As the above tables show, the additional investment return achieved, net of tax, in an offshore fund can be substantial, but that is not the end of the story:
“Wrappers” offer very tax efficient withdrawals or “income”. A UK tax resident can withdraw up to five per cent of the original investment per annum, for 20 years, without paying any tax on these withdrawals. Only on final encashment will tax become payable. Also, the five per cent per annum withdrawal limit is cumulative, meaning that any unused allowance can be carried forward to future years.
For non-UK tax residents, the allowances and amount of tax due will depend on where you pay tax. For the Portuguese tax resident, the allowances are more generous than the UK rules. Normally, only once withdrawals exceed the original investment is tax payable by the investor.

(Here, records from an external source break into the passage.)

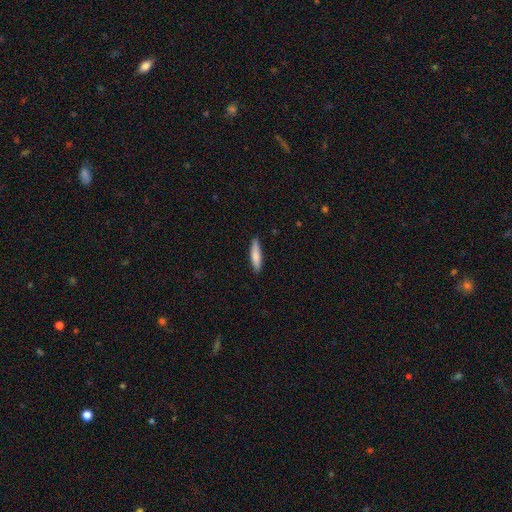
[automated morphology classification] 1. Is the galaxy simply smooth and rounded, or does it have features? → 82% smooth, 13% featured or disk, 6% star or artifact.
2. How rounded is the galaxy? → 77% cigar-shaped, 21% in between, 1% round.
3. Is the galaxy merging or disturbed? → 88% none, 9% minor disturbance, 2% major disturbance, 1% merger.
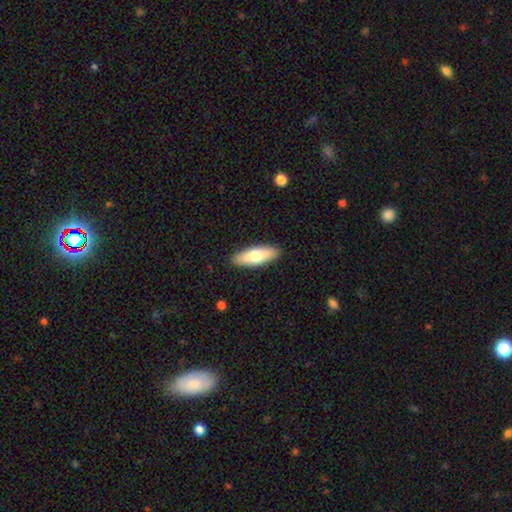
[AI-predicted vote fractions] smooth_or_featured: smooth (p=0.70) [alt: featured or disk p=0.25]
how_rounded: in between (p=0.63) [alt: cigar-shaped p=0.35]
merging: none (p=0.90) [alt: minor disturbance p=0.08]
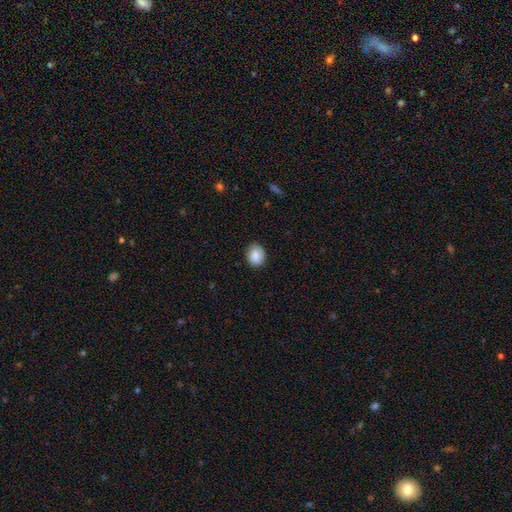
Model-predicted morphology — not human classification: smooth_or_featured: smooth (p=0.87) [alt: star or artifact p=0.08]
how_rounded: round (p=0.59) [alt: in between p=0.40]
merging: none (p=0.85) [alt: minor disturbance p=0.12]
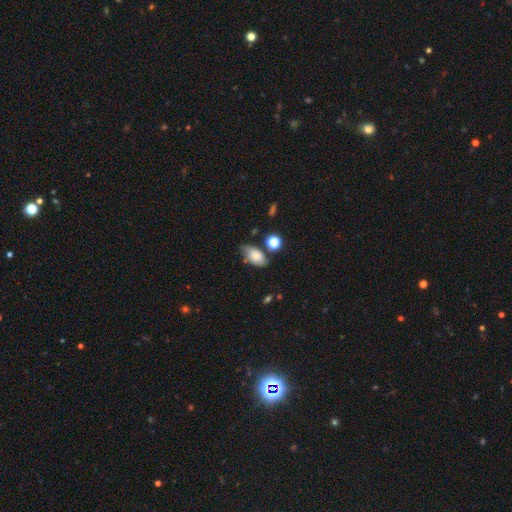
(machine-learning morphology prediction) Smooth or featured: smooth — 80% (featured or disk — 12%)
How rounded: in between — 91% (round — 5%)
Merging: none — 64% (minor disturbance — 22%)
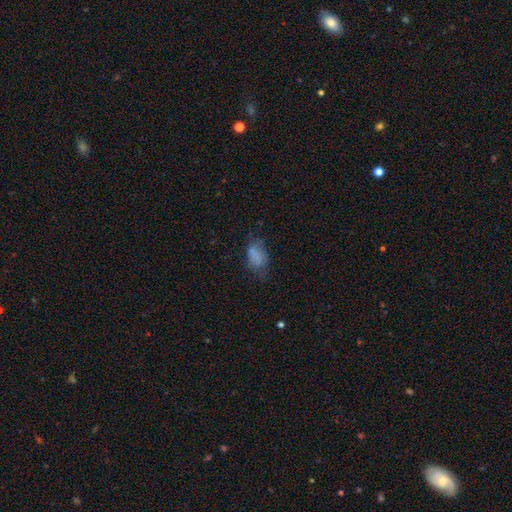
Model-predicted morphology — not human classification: Smooth or featured: smooth — 65% (featured or disk — 21%)
How rounded: in between — 88% (round — 9%)
Merging: none — 42% (minor disturbance — 29%)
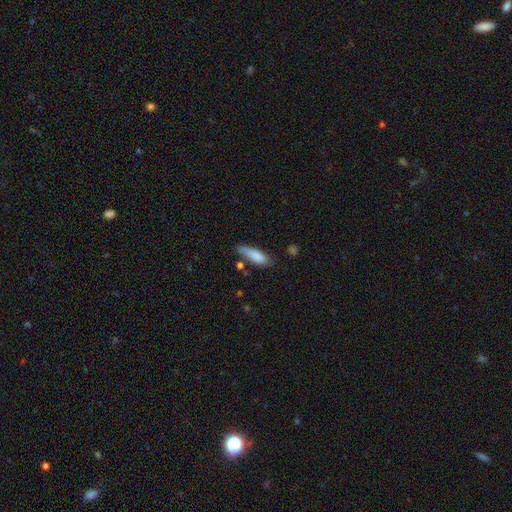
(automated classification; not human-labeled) Morphology: type=smooth (83%); roundness=in between (58%); merging=none (59%).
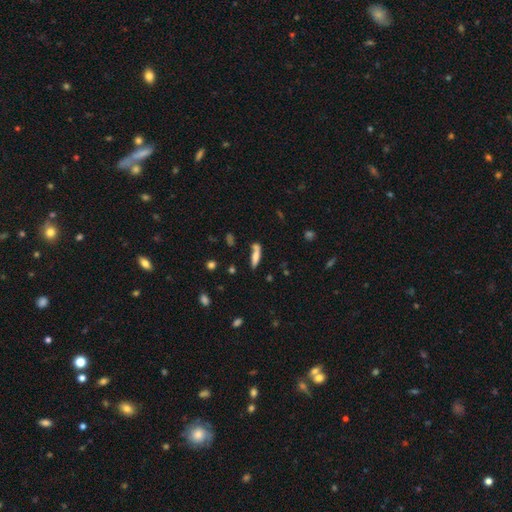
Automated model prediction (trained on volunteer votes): This appears to be a smooth galaxy with no disk features (68%) that is cigar-shaped (68%). Merging: none (58%).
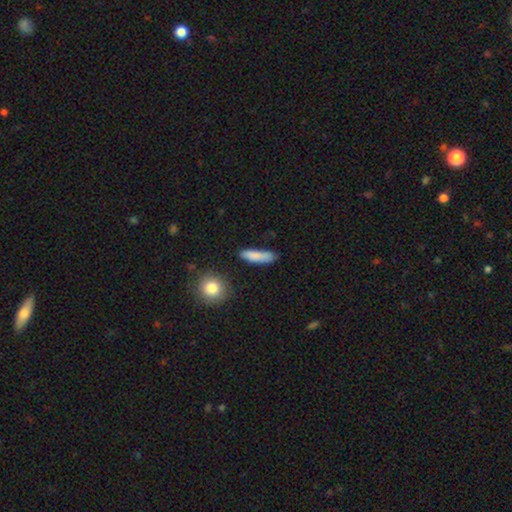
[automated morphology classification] Q: Smooth or featured?
A: smooth (84%); runner-up: featured or disk (9%)
Q: How rounded?
A: cigar-shaped (72%); runner-up: in between (25%)
Q: Merging?
A: none (76%); runner-up: minor disturbance (17%)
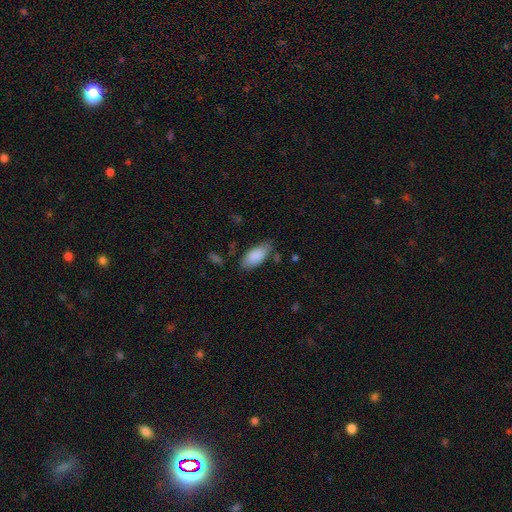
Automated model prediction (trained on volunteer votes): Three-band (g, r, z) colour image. It shows a smooth galaxy with no disk features (88%) that is in between round and cigar-shaped (91%). Merging: none (76%).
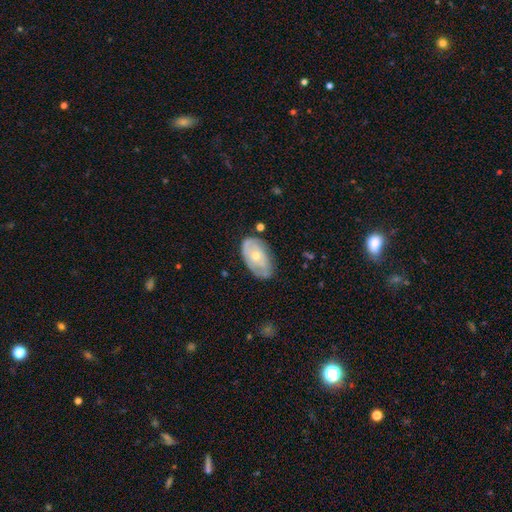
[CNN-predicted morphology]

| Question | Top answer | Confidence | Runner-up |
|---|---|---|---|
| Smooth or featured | featured or disk | 57% | smooth (37%) |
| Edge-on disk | no | 93% | yes (7%) |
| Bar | no | 81% | weak (16%) |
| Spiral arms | yes | 60% | no (40%) |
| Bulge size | small | 51% | moderate (45%) |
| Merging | none | 61% | minor disturbance (28%) |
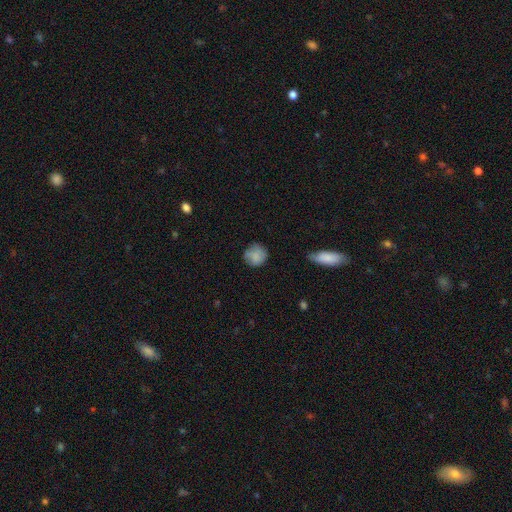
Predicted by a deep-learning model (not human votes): Smooth or featured?
  - smooth: 80% *
  - featured or disk: 12%
  - star or artifact: 8%
How rounded?
  - round: 85% *
  - in between: 14%
  - cigar-shaped: 1%
Merging?
  - none: 67% *
  - minor disturbance: 25%
  - major disturbance: 6%
  - merger: 2%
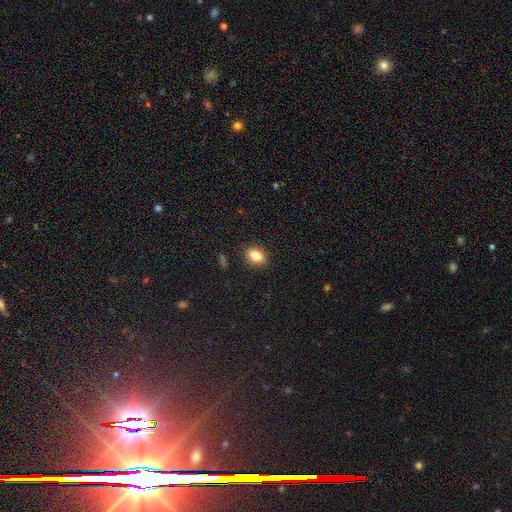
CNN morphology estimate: This is clearly a smooth galaxy (84%). How rounded: clearly in between (83%). Merging: clearly none (88%).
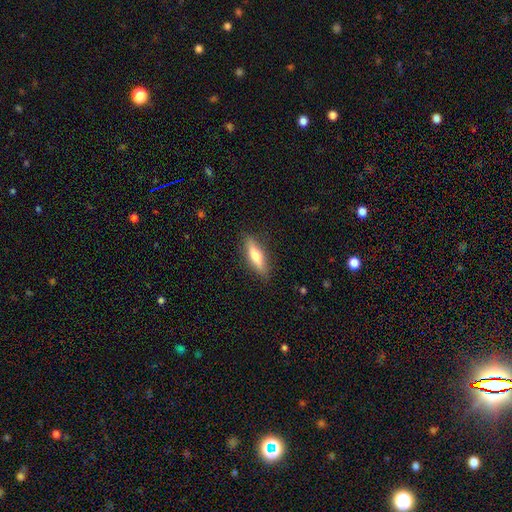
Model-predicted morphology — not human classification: type=smooth (58%); roundness=cigar-shaped (61%); merging=none (87%).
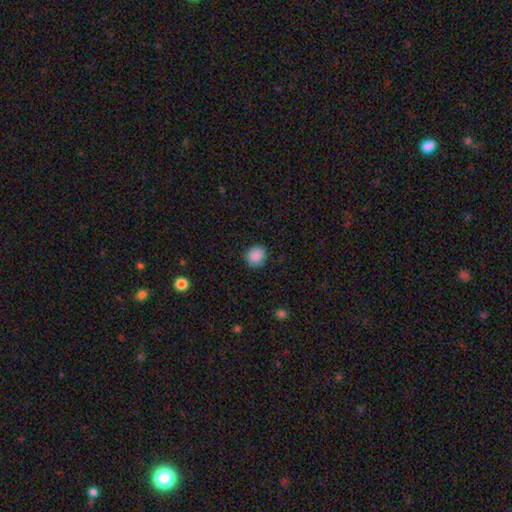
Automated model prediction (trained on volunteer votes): The model was most divided on "how rounded": round: 84%, in between: 15%, cigar-shaped: 1%. More confident: smooth or featured — smooth (89%); merging — none (87%).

Furthermore, “wrappers” are treated as non-income producing assets. Only if a chargeable gain arises, do you need to enter this withdrawal income on your tax return. They are not subject to the European Savings Directive. Therefore, unlike offshore bank accounts, there is no withholding tax of 15 per cent (due to rise to 35 per cent) or disclosure requirements. For the cautious investor, there are ways of holding cash within a wrapper, or to opt for an investment approach with minimum risk. However, they should only be considered as long term investments – minimum five to 10 years.
With careful planning and timing, an expatriate investor can choose when and where to cash in a “wrapper”, thus controlling when and where to pay any tax due – maybe reducing or eliminating any tax liability completely. Perhaps, by cashing in at a time when he/she is deemed to be tax-resident in a country with low taxes. Or maybe cashing in at a time when the investor has little or no other income. This could be in the year after retirement by delaying pension income for a full tax year.
The choice of investments within a “wrapper” is very wide and most good providers can offer bespoke or tailored portfolios to suit your circumstances and risk profile.
As always, you should seek professional independent advice before committing to any long-term investment.